According to Anthony Capizzi, his desire to become a judge originated from the enjoyment he experienced while working with families as a juvenile and family law attorney. He wanted to make a greater impact on the youth he represented during his years in private practice.
“I felt there were injustices I wanted to correct,” Capizzi said. “[Being a judge allows me to] make a difference in a much broader way.”
Now, after more than 12 years behind the bench in Ohio’s Montgomery County Juvenile Court, his efforts to make a difference in families and youth in the state’s juvenile delinquency system have been recognized.
Last month, the National Council of Juvenile and Family Court Judges (NCJFCJ) elected Capizzi as its 2017-2018 president.
During his time as a judge, Capizzi has worked to reform juvenile courts by implementing initiatives that encourage alternatives to the use of detention, focusing on the importance of community engagement and advocating for the humane treatment of youth in detention.
The NCJFCJ is an organization that represents judges who work in delinquency and dependency courts and seeks to improve the effectiveness of the nation’s juvenile courts by providing resources and training to stakeholders in the justice system.
As president-elect for the NCJFCJ, his three main focuses are to enhance the training of judges, to experiment with types of technology that can aid in training judges and helping families, and to strengthen trust between communities and judges across the country.
Capizzi began his career as a judge in 2005 for Montgomery County’s juvenile court. From the start, he focused on creating programs offering alternatives to detention. Capizzi’s programs provide a way for youth to obtain counseling and develop life-skills while addressing their individual needs.
Capizzi is most proud of his role in advocating against the indiscriminate use of shackling on youth in Ohio’s juvenile courts.
Shackling can be defined as handcuffs, waist chains, ankle restraints, zip ties or other restraints that are designed to impede movement or control behavior, according to the NCJFCJ.
Capizzi said that the use of these restraints causes more than just physical discomfort.
“Cuffs are emotionally traumatic,” he said.

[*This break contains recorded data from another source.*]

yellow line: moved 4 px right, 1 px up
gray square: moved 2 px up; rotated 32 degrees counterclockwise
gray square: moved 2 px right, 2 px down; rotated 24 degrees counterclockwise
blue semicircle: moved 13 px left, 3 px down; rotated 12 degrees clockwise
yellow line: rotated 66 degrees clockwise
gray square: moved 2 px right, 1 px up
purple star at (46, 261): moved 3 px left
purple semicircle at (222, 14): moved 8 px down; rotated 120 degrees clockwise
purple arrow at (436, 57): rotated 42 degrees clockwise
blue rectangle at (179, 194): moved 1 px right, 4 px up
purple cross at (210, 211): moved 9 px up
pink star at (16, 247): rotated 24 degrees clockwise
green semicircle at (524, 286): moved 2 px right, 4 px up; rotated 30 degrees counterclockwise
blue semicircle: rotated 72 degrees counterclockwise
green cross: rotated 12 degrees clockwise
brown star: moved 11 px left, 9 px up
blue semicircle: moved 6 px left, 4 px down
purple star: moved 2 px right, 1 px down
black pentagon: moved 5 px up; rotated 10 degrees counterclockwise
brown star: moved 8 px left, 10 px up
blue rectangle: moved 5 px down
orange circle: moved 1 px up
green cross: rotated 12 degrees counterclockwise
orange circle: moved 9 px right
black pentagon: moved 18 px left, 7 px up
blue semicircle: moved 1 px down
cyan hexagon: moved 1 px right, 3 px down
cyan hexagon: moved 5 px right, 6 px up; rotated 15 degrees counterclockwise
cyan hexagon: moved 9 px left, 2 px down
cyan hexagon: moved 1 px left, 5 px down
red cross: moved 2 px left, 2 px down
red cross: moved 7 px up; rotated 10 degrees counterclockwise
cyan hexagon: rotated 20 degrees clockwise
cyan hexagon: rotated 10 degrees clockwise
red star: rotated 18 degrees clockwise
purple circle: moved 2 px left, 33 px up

For the last five years, Capizzi, along with others, has led efforts to change shackling laws. These efforts proved successful when Ohio adopted the Local Child Restraint Rule in 2016, which restricts automatic shackling of juveniles unless under necessary conditions.
Among Capizzi’s other successes in the NCJFCJ is implementing the Annie E. Casey Foundation’s Juvenile Detention Alternative Initiative (JDAI) in five of Ohio’s most populous counties. JDAI offers several strategies to help jurisdiction avoid the use of detention when possible.
The number of youth held in detention in Ohio has dropped by 74 percent in recent years, from roughly 160 kids in detention on any given day in 2010 to approximately 30 kids in detention in 2017.
Another of Capizzi’s initiatives, the Evening Reporting Center (ERC), seeks to reduce youth recidivism by providing life-skill coaching and counseling during hours in which youth are most likely to commit crimes. The initiative relies on a strong partnership with Dayton’s Mt. Enon Baptist Church, which assists with ERC programming by providing facilities and food for youth.
Capizzi believes courts need to do a better job of reaching out to communities through faith-based organizations.
“You can’t separate church and state in dealing with children, [and] the religious community can help,” Capizzi said.
Capizzi said he now meets regularly with different religious and ethnic communities and encourages churches to visit juvenile detention centers.
Capizzi believes one of the most important things judges can do is to engage with the communities they serve beyond just the courtroom.
“Juvenile [court] judges need to get off the bench and into the communities,” Capizzi said. “Judges need to educate the community in many ways and [they] can’t do it in the courtroom.”